This is a CALL TO ACTION for us all to change our workplace lives in order to change our home lives as well.  If you are a manager in a toxic workplace, is it affecting your home life as well?  Just like any other virus, it affects profit.  Unhappy employees cannot provide the quality you need.  Stop the workplace bullies and those who insist on incivility and get on the road to recovery from this highly contagious virus.

Given that the average person spends 90,000 hours at work over his/her lifetime, it is not a stretch to surmise that the workplace is where many of us catch the incivility virus.  And then, like any virulent strain, we’re taking it home and passing it on.  This is a CALL TO ACTION for us all to change our workplace lives in order to change our home lives as well.  Researchers from Baylor University confirm that people who endure incivility at work often take that stress home with them.  This can have negative effects on their family and marriages — and even potentially impact their spouse’s jobs. The researchers explained that when employees go home stressed and distracted, their partners must often pick up the slack and assume more family responsibilities.  These greater demands at home may then interfere with that spouse’s performance at work.

“This research underlines the importance of stopping incivility before it starts so that the ripple effect of incivility does not impact the employee’s family,” said study author Merideth Ferguson, assistant professor of management and entrepreneurship at the Baylor University Hankamer School of Business in a university news release.

“Otherwise,” she continued, “…the toxic atmosphere at work may potentially inflict further damage beyond the workplace…and cross over into the workplace of the partner.”

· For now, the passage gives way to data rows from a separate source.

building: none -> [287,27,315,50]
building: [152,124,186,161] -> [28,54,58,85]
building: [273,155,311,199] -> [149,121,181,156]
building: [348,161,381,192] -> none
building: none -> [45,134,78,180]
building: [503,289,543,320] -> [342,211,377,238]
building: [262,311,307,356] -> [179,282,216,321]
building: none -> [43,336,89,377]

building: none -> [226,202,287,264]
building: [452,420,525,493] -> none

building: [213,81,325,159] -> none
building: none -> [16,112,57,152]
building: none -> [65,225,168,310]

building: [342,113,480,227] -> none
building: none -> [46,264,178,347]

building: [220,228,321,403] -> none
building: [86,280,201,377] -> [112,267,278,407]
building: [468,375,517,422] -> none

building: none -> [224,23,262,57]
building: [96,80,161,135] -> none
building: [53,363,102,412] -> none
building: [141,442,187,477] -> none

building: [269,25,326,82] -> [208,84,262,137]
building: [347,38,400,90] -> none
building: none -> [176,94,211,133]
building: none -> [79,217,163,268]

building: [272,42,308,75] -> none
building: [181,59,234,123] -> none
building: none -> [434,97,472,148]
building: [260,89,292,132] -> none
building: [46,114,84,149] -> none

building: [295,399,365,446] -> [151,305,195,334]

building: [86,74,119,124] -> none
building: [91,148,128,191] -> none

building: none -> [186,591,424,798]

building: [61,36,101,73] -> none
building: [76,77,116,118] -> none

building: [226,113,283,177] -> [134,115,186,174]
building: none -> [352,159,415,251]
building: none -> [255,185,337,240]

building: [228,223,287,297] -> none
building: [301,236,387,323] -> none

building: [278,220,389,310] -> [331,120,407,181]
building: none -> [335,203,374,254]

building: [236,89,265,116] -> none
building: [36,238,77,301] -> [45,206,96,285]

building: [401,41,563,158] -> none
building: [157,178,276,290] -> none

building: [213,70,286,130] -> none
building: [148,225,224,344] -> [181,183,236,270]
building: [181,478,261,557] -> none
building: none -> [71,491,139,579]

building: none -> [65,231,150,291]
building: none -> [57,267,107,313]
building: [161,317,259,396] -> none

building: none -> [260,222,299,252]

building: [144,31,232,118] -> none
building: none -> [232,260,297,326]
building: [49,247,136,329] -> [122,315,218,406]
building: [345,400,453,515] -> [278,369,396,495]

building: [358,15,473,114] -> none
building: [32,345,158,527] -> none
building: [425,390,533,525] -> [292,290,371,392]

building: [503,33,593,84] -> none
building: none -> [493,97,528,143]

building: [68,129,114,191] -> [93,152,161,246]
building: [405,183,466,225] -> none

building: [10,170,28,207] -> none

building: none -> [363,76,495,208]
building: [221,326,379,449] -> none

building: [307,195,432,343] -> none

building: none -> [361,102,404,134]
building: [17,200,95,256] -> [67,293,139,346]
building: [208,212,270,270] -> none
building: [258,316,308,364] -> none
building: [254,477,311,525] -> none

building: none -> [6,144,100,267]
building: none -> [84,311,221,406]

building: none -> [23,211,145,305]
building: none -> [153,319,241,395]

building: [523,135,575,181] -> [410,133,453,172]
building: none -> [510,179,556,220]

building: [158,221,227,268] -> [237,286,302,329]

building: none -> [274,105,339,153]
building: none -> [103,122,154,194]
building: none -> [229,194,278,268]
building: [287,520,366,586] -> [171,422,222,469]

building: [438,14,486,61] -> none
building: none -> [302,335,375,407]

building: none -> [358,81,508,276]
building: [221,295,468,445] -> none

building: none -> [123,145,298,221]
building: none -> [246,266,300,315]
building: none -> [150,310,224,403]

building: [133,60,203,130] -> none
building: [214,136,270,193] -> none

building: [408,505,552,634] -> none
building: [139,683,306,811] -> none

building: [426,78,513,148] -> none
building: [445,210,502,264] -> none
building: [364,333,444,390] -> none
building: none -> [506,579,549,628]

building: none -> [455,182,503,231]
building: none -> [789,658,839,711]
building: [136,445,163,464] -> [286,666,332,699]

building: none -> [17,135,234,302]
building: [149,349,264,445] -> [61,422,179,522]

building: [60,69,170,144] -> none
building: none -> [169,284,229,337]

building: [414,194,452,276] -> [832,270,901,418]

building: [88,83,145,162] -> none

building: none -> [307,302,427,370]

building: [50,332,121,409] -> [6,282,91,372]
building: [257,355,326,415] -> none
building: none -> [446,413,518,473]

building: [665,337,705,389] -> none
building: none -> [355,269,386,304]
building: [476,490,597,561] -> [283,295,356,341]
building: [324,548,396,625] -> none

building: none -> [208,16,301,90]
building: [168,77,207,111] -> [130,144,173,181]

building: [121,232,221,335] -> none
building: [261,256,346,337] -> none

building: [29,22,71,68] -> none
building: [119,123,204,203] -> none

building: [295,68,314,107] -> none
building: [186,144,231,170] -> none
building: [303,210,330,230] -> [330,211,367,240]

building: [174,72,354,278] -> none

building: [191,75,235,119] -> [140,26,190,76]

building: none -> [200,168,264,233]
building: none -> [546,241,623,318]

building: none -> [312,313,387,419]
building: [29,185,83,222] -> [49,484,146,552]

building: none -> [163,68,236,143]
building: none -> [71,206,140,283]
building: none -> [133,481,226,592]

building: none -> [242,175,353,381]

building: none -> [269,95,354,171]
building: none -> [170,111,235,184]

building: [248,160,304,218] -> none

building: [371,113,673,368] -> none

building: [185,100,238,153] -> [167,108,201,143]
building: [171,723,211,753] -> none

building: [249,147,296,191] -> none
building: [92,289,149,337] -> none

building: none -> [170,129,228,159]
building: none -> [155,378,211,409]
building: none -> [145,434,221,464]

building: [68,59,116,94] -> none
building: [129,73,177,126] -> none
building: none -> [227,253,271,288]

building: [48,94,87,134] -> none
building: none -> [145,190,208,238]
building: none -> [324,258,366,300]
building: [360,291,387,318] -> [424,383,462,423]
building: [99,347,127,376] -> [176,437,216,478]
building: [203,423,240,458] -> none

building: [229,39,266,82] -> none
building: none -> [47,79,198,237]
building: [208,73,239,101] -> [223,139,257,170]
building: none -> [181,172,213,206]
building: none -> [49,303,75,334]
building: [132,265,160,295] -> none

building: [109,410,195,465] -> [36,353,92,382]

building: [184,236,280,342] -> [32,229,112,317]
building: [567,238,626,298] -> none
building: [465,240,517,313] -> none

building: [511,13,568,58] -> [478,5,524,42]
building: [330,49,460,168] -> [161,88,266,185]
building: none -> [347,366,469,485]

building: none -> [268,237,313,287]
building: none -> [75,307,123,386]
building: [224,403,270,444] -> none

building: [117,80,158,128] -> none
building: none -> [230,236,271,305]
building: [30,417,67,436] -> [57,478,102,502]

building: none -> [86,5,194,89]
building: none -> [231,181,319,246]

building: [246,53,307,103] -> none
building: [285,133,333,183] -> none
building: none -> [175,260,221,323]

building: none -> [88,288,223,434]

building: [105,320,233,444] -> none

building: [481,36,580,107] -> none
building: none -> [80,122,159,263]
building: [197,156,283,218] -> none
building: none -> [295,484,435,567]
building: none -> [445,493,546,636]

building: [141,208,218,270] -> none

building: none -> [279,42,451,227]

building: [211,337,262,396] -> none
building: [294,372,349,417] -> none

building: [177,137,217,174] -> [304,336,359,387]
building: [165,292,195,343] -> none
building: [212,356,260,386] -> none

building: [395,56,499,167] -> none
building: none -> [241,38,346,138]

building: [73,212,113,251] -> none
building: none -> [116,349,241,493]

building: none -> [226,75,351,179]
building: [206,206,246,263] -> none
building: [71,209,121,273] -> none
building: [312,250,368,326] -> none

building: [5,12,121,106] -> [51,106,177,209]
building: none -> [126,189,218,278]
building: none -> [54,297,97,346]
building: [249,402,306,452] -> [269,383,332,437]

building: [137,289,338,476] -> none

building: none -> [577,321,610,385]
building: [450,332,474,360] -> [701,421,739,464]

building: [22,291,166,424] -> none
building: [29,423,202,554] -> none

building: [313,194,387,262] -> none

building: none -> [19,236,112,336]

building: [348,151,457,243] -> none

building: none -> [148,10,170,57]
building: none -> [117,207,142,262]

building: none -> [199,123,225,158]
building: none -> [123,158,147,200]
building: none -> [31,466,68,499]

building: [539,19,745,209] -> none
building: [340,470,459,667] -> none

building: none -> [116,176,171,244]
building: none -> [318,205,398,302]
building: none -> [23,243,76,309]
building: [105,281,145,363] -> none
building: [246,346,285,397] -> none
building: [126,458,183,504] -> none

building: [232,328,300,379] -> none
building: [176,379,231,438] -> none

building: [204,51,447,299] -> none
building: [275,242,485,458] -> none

In surveying 190 full-time workers and their partners, the researchers also found that stress took a toll on the workers’ marriages.  Complicating matters, they noted that 75% of these couples had children living in their household.  The study’s authors argued that organizations must address the far-reaching and detrimental effects that ugly behavior in the workplace can have among employees and their families.   It’s not too difficult to imagine that once the virus is in our homes and our families are infected, that it is then spread to our neighbours and to the people we interact with directly or indirectly be it at the grocery store; or when visiting a school; at church; or on our vacations, etc.  If such things as road rage; petty crime; poor customer service; fraud; bullying in the workplace and elsewhere; a lack of restraint in the public forum; parents behaving badly at children’s sporting events and so on, are not indications of the contagious aspect of incivility, I don’t know what is.

If you are a worker, it is hard to believe that there is another place where you can work in peace.  This leads to a feeling of hopelessness and helplessness for the future.  It is like a contagious cough that doesn’t go away or a sick feeling when getting up in the morning anticipating another work day.

Still, we must try our best to answer incivility with civility; bullying with kindness; and understand that our loved ones cannot help but be infected by this contagious, toxic atmosphere.  We all, workers and management, can do so much better.